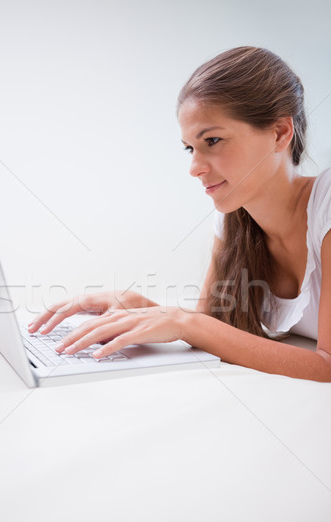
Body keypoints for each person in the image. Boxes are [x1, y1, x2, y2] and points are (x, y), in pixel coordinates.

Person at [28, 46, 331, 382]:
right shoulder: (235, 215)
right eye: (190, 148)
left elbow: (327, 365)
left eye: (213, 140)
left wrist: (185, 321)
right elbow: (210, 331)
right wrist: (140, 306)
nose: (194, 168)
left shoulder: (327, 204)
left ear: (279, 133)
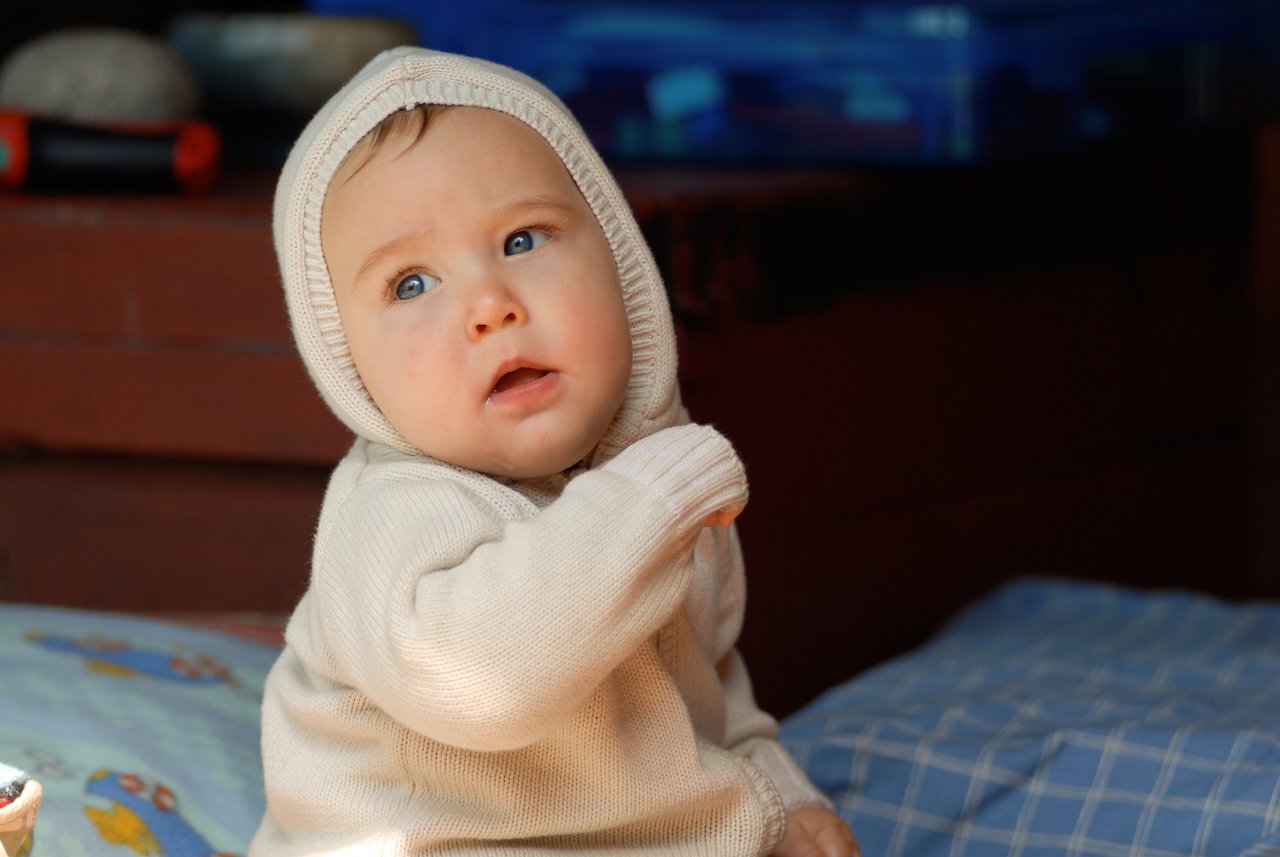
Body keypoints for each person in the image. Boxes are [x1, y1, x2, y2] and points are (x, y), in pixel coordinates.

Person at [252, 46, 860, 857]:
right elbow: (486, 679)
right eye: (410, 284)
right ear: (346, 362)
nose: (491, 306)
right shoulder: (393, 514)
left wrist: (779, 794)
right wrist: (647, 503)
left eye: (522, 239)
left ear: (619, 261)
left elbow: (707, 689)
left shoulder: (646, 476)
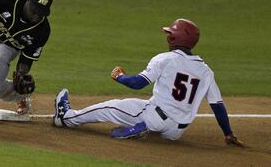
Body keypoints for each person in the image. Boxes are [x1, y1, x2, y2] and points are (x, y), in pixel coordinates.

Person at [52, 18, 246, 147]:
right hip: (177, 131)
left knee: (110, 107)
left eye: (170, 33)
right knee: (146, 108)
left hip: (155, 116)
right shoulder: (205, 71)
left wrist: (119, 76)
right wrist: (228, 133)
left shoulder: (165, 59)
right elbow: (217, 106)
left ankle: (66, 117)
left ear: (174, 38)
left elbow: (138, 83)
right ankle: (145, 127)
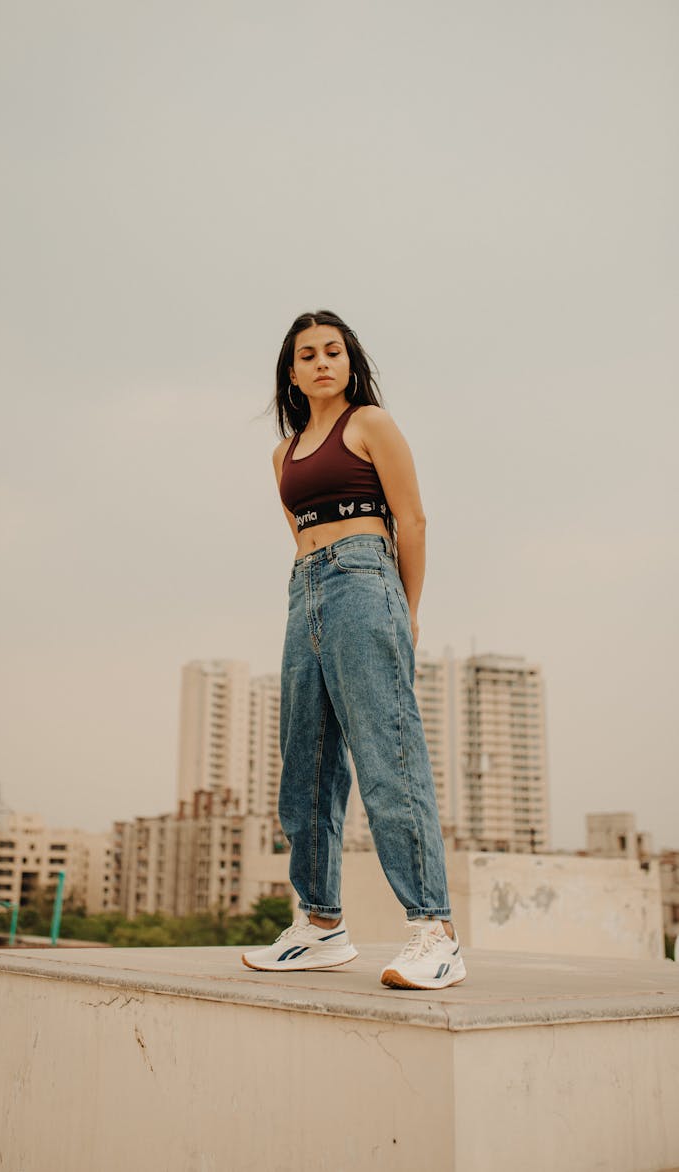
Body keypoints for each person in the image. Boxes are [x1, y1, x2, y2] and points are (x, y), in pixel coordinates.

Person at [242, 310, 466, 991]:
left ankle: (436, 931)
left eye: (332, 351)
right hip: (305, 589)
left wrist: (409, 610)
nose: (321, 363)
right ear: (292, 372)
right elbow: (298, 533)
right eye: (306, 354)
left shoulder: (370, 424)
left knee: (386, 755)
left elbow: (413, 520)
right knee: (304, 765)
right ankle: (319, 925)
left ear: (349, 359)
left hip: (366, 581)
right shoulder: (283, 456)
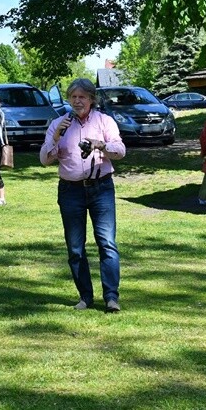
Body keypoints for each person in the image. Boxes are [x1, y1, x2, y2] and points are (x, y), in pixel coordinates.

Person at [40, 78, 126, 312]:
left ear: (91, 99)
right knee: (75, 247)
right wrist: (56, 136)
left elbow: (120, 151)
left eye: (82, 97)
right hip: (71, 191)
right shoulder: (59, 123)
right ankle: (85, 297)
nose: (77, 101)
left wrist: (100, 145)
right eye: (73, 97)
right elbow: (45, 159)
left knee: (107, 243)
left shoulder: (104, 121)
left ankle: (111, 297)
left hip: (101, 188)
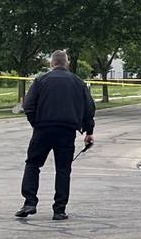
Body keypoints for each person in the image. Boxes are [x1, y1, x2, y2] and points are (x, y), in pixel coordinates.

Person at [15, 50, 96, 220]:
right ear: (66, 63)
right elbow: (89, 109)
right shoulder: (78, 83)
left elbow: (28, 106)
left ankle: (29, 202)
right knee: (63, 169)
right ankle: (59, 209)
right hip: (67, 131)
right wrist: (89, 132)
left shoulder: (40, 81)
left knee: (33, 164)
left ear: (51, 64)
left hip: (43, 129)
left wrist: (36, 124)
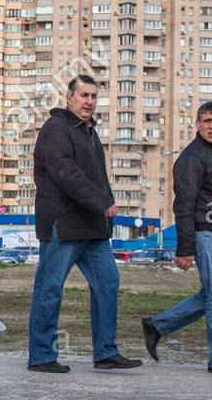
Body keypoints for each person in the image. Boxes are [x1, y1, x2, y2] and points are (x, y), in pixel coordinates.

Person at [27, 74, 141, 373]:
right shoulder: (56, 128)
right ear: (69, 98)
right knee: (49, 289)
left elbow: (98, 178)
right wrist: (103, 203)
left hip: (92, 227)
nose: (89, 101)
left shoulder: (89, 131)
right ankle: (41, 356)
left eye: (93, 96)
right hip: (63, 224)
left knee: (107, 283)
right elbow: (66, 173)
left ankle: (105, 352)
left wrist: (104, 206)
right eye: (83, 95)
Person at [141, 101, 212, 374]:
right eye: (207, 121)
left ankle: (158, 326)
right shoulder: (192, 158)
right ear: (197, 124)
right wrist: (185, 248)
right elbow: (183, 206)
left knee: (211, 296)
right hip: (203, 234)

********************

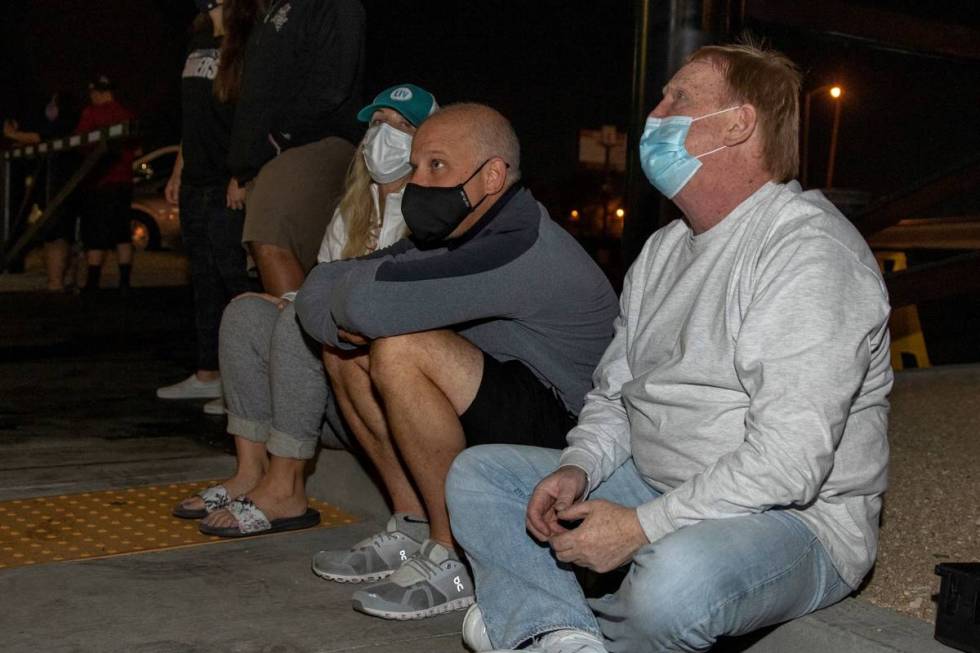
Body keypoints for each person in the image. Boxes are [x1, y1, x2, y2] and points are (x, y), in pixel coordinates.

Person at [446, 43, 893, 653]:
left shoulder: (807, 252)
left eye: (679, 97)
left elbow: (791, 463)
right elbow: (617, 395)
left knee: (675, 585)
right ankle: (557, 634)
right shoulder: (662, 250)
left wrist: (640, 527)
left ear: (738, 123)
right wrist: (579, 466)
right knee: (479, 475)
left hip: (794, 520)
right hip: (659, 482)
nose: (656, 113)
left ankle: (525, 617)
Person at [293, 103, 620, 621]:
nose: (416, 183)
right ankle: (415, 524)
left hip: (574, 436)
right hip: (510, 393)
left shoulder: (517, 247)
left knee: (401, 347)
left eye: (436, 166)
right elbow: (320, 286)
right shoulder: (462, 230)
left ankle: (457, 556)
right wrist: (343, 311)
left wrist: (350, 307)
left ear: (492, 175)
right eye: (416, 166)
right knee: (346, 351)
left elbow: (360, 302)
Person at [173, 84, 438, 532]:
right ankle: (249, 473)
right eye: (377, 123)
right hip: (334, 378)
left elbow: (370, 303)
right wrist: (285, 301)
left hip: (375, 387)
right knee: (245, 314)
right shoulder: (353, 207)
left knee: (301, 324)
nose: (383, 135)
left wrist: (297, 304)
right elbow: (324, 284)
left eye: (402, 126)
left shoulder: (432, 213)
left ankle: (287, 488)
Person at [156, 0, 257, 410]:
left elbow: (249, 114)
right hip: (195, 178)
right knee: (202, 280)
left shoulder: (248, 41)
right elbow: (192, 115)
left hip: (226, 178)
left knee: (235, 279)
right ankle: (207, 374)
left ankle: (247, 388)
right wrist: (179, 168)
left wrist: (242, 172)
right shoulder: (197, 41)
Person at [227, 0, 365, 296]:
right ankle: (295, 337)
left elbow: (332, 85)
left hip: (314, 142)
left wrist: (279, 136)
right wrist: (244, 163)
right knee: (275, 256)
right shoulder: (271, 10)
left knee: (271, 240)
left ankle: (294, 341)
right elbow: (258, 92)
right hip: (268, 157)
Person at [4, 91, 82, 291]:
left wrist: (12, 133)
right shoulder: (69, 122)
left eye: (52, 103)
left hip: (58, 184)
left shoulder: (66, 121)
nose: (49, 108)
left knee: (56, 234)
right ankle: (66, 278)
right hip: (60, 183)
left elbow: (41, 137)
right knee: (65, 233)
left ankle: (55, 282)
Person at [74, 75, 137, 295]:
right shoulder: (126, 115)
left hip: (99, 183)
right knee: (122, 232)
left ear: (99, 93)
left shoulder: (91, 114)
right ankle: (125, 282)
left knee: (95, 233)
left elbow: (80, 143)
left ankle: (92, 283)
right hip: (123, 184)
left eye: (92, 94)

********************

TASK GOAL:
Could you repeat exactly the lines above from the line with "nose: (656, 113)" up to and including the line with "left wrist: (279, 136)", and only those?

EXERCISE ANSWER:
nose: (656, 113)
left ankle: (525, 617)
Person at [293, 103, 620, 621]:
nose: (416, 183)
right ankle: (415, 524)
left hip: (574, 436)
right hip: (510, 393)
left shoulder: (517, 247)
left knee: (401, 347)
left eye: (436, 166)
right elbow: (320, 286)
right shoulder: (462, 230)
left ankle: (457, 556)
right wrist: (343, 311)
left wrist: (350, 307)
left ear: (492, 175)
right eye: (416, 166)
right knee: (346, 351)
left elbow: (360, 302)
Person at [173, 84, 438, 532]:
right ankle: (249, 473)
right eye: (377, 123)
right hip: (334, 378)
left elbow: (370, 303)
right wrist: (285, 301)
left hip: (375, 387)
right knee: (245, 314)
right shoulder: (353, 207)
left knee: (301, 324)
nose: (383, 135)
left wrist: (297, 304)
right elbow: (324, 284)
left eye: (402, 126)
left shoulder: (432, 213)
left ankle: (287, 488)
Person at [156, 0, 257, 410]:
left elbow: (249, 114)
right hip: (195, 178)
right knee: (202, 280)
left shoulder: (248, 41)
right elbow: (192, 115)
left hip: (226, 178)
left knee: (235, 279)
right ankle: (207, 374)
left ankle: (247, 388)
right wrist: (179, 168)
left wrist: (242, 172)
right shoulder: (197, 41)
Person at [227, 0, 365, 296]:
right ankle: (295, 337)
left elbow: (332, 85)
left hip: (314, 142)
left wrist: (279, 136)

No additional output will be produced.